YOUR INSTRUCTIONS:
From the data below, set down exactly the lines between the one holding "1511,392L1406,483L1398,482L1307,380C1339,352 1369,341 1412,339Z" and the one holding "M9,1195L110,1316", inclusive, and no others.

Saved entries
..........

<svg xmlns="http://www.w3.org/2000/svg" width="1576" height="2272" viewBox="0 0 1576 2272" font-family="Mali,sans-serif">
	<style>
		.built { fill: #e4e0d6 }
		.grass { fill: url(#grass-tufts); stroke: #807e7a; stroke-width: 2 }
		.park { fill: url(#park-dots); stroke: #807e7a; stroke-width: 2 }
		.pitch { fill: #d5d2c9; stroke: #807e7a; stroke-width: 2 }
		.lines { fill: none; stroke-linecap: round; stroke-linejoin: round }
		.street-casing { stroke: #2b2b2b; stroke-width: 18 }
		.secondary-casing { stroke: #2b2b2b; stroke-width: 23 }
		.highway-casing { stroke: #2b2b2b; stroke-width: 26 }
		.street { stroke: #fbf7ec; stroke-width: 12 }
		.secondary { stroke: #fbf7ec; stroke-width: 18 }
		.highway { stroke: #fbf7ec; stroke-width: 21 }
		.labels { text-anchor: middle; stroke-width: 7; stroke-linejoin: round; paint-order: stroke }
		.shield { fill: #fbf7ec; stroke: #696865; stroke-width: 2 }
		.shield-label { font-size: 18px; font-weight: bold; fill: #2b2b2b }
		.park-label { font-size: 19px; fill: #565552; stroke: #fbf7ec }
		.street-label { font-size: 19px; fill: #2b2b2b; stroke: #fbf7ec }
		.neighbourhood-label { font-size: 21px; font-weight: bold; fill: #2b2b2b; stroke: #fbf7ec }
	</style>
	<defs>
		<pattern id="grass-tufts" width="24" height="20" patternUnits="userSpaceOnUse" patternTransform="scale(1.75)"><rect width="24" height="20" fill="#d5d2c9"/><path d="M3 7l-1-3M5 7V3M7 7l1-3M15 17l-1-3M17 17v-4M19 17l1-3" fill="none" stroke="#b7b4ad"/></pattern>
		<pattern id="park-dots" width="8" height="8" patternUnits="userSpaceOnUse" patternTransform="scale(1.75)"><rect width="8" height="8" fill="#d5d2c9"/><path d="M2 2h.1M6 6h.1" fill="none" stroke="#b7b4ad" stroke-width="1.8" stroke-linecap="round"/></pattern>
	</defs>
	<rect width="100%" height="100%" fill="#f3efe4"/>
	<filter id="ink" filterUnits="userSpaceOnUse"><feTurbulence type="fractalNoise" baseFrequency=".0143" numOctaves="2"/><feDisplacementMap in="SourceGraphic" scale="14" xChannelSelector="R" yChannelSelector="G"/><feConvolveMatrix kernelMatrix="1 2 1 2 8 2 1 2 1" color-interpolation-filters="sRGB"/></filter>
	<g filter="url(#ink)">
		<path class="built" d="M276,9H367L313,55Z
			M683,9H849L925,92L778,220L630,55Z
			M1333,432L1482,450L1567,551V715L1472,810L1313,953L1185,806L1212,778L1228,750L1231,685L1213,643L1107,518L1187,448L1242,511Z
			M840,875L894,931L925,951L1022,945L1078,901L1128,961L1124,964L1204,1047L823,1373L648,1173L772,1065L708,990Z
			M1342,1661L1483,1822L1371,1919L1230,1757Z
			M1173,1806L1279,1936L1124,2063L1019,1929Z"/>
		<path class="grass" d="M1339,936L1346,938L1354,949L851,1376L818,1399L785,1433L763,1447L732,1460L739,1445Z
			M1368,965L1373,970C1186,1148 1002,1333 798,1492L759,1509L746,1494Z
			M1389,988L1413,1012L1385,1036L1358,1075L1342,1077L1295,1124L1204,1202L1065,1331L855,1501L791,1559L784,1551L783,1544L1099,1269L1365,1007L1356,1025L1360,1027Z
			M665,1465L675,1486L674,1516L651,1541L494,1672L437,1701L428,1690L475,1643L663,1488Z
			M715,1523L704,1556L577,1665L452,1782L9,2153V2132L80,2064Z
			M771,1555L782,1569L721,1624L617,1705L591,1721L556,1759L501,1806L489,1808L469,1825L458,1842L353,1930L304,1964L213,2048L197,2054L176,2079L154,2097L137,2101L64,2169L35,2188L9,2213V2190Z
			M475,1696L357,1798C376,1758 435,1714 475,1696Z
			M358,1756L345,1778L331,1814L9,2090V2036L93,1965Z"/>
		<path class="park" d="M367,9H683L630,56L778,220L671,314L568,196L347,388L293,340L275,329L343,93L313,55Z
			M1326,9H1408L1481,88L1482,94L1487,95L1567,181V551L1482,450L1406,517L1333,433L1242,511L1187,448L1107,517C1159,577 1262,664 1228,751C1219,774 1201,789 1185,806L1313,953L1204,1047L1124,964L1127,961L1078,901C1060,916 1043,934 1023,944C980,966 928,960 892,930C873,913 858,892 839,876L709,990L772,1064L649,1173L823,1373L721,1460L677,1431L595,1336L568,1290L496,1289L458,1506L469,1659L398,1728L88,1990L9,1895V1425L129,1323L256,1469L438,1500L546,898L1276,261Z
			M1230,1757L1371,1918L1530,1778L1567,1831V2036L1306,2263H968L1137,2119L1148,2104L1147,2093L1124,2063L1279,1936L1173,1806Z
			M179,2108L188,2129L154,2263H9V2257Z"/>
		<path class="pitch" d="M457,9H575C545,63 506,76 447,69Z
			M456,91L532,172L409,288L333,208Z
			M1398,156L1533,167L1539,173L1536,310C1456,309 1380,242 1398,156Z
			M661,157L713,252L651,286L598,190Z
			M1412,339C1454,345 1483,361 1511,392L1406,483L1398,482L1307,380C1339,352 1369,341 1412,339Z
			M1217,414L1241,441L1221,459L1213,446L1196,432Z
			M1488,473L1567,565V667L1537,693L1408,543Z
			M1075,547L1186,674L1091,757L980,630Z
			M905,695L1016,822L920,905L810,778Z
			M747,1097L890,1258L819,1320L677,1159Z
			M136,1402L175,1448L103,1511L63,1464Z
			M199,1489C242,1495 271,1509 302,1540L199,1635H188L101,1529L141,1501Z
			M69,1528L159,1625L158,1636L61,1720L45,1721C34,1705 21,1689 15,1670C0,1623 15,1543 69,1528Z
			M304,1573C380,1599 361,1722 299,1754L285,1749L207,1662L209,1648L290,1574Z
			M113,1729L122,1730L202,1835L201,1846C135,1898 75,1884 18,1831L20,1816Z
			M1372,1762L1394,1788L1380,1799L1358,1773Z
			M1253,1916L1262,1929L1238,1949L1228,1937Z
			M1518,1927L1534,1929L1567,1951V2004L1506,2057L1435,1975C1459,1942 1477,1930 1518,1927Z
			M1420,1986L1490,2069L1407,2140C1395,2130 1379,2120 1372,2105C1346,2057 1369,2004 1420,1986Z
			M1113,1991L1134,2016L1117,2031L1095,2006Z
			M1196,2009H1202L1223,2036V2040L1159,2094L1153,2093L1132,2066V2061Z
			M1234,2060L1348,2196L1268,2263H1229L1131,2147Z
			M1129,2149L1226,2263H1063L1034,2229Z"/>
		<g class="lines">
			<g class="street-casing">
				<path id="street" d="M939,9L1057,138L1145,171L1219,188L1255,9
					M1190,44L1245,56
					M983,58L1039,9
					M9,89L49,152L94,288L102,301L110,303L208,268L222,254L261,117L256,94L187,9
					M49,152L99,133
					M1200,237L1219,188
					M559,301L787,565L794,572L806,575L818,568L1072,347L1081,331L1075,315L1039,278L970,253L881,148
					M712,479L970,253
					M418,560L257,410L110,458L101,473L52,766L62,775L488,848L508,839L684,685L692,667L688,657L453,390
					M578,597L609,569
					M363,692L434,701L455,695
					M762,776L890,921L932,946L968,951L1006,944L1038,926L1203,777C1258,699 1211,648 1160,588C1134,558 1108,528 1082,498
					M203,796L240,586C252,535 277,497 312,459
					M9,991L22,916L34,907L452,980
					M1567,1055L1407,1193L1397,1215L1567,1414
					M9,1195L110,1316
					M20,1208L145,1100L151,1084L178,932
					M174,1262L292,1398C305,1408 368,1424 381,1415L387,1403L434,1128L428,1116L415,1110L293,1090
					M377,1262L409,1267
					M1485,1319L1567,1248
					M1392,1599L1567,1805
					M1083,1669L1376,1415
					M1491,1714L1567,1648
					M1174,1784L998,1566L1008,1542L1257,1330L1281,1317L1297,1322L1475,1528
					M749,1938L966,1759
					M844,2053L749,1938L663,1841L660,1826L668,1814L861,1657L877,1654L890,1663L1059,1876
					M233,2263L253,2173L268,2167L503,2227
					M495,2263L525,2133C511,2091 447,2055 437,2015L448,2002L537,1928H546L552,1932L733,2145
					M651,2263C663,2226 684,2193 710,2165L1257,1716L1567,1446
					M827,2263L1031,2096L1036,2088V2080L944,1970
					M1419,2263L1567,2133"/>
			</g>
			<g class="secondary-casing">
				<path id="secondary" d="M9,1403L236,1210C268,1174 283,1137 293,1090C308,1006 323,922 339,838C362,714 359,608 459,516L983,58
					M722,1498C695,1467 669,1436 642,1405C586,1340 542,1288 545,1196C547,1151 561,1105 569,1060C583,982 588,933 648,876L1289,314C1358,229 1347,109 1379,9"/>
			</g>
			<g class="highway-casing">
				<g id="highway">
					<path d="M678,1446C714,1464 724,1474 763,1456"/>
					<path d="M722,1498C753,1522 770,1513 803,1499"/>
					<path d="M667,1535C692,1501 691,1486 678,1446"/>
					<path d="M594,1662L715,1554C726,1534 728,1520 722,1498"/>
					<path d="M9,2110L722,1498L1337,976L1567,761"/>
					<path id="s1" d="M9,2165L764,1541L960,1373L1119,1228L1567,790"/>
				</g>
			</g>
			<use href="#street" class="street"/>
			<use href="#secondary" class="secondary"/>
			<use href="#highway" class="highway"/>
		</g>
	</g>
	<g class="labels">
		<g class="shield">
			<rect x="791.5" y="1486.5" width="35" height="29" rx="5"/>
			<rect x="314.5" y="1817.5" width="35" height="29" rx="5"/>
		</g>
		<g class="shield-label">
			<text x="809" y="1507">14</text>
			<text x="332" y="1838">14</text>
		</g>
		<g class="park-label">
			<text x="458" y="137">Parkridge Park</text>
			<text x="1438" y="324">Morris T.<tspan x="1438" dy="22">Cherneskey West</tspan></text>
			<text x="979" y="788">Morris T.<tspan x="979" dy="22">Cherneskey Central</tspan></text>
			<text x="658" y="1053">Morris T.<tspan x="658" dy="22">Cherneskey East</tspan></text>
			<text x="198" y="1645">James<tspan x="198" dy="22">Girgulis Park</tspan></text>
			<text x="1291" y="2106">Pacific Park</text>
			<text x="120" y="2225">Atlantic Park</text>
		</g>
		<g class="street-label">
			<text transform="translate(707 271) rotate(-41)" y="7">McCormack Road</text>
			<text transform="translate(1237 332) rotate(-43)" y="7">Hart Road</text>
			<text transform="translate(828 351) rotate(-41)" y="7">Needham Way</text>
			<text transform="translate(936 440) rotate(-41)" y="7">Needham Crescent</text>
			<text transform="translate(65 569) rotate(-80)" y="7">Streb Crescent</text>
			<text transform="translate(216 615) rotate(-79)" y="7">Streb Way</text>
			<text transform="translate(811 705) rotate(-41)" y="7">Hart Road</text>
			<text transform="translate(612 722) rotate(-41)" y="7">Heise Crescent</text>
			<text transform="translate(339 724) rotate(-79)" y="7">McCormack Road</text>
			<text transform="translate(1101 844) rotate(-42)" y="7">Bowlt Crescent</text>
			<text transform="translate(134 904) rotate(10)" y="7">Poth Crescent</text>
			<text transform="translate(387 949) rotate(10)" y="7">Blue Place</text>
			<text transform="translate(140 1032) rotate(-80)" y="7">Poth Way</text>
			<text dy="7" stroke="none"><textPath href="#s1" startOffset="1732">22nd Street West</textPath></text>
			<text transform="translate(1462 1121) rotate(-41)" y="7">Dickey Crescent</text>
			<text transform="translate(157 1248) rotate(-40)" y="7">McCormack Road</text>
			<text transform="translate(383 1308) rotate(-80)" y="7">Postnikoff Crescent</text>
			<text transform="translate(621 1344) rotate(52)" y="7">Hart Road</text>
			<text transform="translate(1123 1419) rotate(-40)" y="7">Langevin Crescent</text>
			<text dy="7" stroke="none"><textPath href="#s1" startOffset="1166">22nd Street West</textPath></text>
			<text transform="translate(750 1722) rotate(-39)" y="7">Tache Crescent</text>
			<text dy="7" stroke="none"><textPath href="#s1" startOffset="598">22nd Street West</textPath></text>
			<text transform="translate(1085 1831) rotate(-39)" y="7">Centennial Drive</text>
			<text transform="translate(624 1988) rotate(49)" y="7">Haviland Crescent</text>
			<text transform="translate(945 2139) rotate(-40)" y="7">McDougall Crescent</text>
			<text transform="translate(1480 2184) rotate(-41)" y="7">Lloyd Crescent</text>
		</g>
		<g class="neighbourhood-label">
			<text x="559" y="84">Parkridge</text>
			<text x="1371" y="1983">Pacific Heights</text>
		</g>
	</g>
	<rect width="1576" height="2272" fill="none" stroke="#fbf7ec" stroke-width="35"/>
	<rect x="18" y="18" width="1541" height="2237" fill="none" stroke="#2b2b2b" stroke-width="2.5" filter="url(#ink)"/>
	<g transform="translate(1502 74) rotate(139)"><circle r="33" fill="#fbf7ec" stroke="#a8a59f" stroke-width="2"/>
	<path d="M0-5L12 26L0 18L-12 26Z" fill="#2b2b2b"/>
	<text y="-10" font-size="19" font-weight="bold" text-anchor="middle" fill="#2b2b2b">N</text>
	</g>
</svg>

..........

COMPLETED TASK:
			M1412,339C1454,345 1483,361 1511,392L1406,483L1398,482L1307,380C1339,352 1369,341 1412,339Z
			M1217,414L1241,441L1221,459L1213,446L1196,432Z
			M1488,473L1567,565V667L1537,693L1408,543Z
			M1075,547L1186,674L1091,757L980,630Z
			M905,695L1016,822L920,905L810,778Z
			M747,1097L890,1258L819,1320L677,1159Z
			M136,1402L175,1448L103,1511L63,1464Z
			M199,1489C242,1495 271,1509 302,1540L199,1635H188L101,1529L141,1501Z
			M69,1528L159,1625L158,1636L61,1720L45,1721C34,1705 21,1689 15,1670C0,1623 15,1543 69,1528Z
			M304,1573C380,1599 361,1722 299,1754L285,1749L207,1662L209,1648L290,1574Z
			M113,1729L122,1730L202,1835L201,1846C135,1898 75,1884 18,1831L20,1816Z
			M1372,1762L1394,1788L1380,1799L1358,1773Z
			M1253,1916L1262,1929L1238,1949L1228,1937Z
			M1518,1927L1534,1929L1567,1951V2004L1506,2057L1435,1975C1459,1942 1477,1930 1518,1927Z
			M1420,1986L1490,2069L1407,2140C1395,2130 1379,2120 1372,2105C1346,2057 1369,2004 1420,1986Z
			M1113,1991L1134,2016L1117,2031L1095,2006Z
			M1196,2009H1202L1223,2036V2040L1159,2094L1153,2093L1132,2066V2061Z
			M1234,2060L1348,2196L1268,2263H1229L1131,2147Z
			M1129,2149L1226,2263H1063L1034,2229Z"/>
		<g class="lines">
			<g class="street-casing">
				<path id="street" d="M939,9L1057,138L1145,171L1219,188L1255,9
					M1190,44L1245,56
					M983,58L1039,9
					M9,89L49,152L94,288L102,301L110,303L208,268L222,254L261,117L256,94L187,9
					M49,152L99,133
					M1200,237L1219,188
					M559,301L787,565L794,572L806,575L818,568L1072,347L1081,331L1075,315L1039,278L970,253L881,148
					M712,479L970,253
					M418,560L257,410L110,458L101,473L52,766L62,775L488,848L508,839L684,685L692,667L688,657L453,390
					M578,597L609,569
					M363,692L434,701L455,695
					M762,776L890,921L932,946L968,951L1006,944L1038,926L1203,777C1258,699 1211,648 1160,588C1134,558 1108,528 1082,498
					M203,796L240,586C252,535 277,497 312,459
					M9,991L22,916L34,907L452,980
					M1567,1055L1407,1193L1397,1215L1567,1414
					M9,1195L110,1316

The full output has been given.